I love talking to my friend, Jane. She stimulates my thinking beyond where I would normally go. Under my "Men Defining Sweet for Women" post we had a lively discussion about Greek myths and how we have inherited some of the ways they think and some of their attitudes in Western culture and how some of that thinking has infiltrated the church.
She brought up the Greek god, Dionysus and some of the debasing rituals that women had to go through to become part of this cult and how that relates today to the porn industry and porn entering the church via preachers who preach on sex and pushing the boundaries of what is acceptable in the marriage bed. She also brought up the link between porn, debasing women, and the teaching of strict gender roles and hierarchy within marriage and church. You can see her comments and her two links under that February 21 post.
And as I said, her comments and connections starts my brain up and I begin to make connections of my own. Because once a person brings up Dionysus, the Greek god of "wine, music, ecstasy, and intoxication," the first thing that jumps into my head is Dionysus's brother, Apollo, the Greek god of the "sun, dreams, reason, and plastic visual arts."
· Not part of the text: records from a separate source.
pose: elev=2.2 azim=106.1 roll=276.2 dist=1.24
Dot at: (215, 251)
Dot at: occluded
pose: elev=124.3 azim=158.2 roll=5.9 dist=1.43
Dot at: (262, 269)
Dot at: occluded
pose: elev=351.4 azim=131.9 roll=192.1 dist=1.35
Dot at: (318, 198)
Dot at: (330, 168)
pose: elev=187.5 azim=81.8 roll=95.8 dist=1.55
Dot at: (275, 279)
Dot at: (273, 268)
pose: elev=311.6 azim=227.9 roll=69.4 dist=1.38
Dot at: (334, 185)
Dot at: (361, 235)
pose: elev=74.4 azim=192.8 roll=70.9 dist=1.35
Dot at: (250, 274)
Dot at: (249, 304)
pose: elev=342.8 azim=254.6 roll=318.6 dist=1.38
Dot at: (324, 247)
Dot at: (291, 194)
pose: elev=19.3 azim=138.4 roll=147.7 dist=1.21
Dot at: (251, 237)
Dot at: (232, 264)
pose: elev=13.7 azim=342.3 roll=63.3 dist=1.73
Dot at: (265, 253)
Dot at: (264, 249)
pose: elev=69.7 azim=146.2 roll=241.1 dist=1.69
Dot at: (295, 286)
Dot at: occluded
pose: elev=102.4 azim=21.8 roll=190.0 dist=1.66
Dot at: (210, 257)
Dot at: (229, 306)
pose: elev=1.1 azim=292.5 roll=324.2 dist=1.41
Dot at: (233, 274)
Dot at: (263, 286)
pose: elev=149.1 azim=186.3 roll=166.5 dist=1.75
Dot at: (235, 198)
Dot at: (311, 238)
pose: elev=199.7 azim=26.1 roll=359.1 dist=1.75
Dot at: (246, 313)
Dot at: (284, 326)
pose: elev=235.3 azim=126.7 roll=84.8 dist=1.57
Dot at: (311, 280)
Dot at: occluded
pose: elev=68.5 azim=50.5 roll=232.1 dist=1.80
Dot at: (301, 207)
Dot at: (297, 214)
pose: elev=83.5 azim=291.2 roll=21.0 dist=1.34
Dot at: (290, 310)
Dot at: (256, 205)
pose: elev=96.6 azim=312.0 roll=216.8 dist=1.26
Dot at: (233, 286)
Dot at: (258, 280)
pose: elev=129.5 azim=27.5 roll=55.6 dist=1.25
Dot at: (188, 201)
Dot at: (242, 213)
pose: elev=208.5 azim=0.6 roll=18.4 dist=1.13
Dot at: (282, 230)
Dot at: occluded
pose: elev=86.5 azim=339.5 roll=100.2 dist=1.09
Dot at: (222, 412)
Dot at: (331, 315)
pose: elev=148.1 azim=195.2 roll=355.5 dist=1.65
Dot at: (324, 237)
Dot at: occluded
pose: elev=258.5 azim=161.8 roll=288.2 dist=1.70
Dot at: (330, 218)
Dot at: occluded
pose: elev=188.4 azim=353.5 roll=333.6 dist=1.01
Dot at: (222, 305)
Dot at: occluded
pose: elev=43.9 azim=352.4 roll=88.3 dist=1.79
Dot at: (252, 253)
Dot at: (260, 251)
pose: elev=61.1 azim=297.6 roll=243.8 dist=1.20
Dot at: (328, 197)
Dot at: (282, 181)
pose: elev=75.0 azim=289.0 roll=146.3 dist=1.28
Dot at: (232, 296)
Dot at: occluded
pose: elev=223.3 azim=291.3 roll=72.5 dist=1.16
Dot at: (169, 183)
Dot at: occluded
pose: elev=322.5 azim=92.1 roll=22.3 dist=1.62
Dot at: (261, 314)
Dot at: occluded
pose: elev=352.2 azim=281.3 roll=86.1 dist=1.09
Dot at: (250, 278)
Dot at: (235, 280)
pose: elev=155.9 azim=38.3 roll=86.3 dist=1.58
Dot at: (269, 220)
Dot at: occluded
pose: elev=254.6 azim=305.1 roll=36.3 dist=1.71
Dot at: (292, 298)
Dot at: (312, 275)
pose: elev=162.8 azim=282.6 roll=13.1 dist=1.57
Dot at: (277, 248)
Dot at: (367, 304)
And the reason I associate these two gods together is because of a college course that I took back in the 80s on Aesthetics that used these two gods as opposing forces in the movements of art and music.
Here is a short Wiki explanation of this philosophy:
Now, I actually have more to say on the push and pull of these opposing forces and how they relate to art, music, and literature. But before I get into any of that, if I ever get into that, let me point out how much this thinking affects us.
If Dionysus represents chaos and lack of order, then Apollo represents structure and order. And we humans have a tendency to crave order. Chaos and being unsure of things or not understanding things stresses us out. We always have to come up with reasons for things. And I've noted that Art, Science, Religion, and Literature are all means of making sense out of a world that doesn't always makes sense.
Let's look back at Job whom we talked about last Friday, March 4th. Job's friends suffered from an intense desire to make sense out of a situation that made no sense. From their limited understanding of God and our fallen world, they tried to superimpose reason or order on the chaos that Job suffered. But their reason and order were terribly inadequate and faulty. We can learn from their mistake and not jump to conclusions about situations that don't make sense. That is one of the things that prayer is for. It is finite and limited us reaching out to the infinite and unlimited God who knows the end from the beginning.
The infinite God did eventually answer Job. We can learn this from Job's story as well. There is an answer. One that we may not be able to see but that God sees plainly. This is what faith is for. Knowing that there is a God and that there is One who is in control and Who can answer and Who will answer. And it is God who can bring order to our chaos. But we must make sure that we are actually seeking God's answers and not what finite men with a Western Civilization Apollonian drive say that the answers are.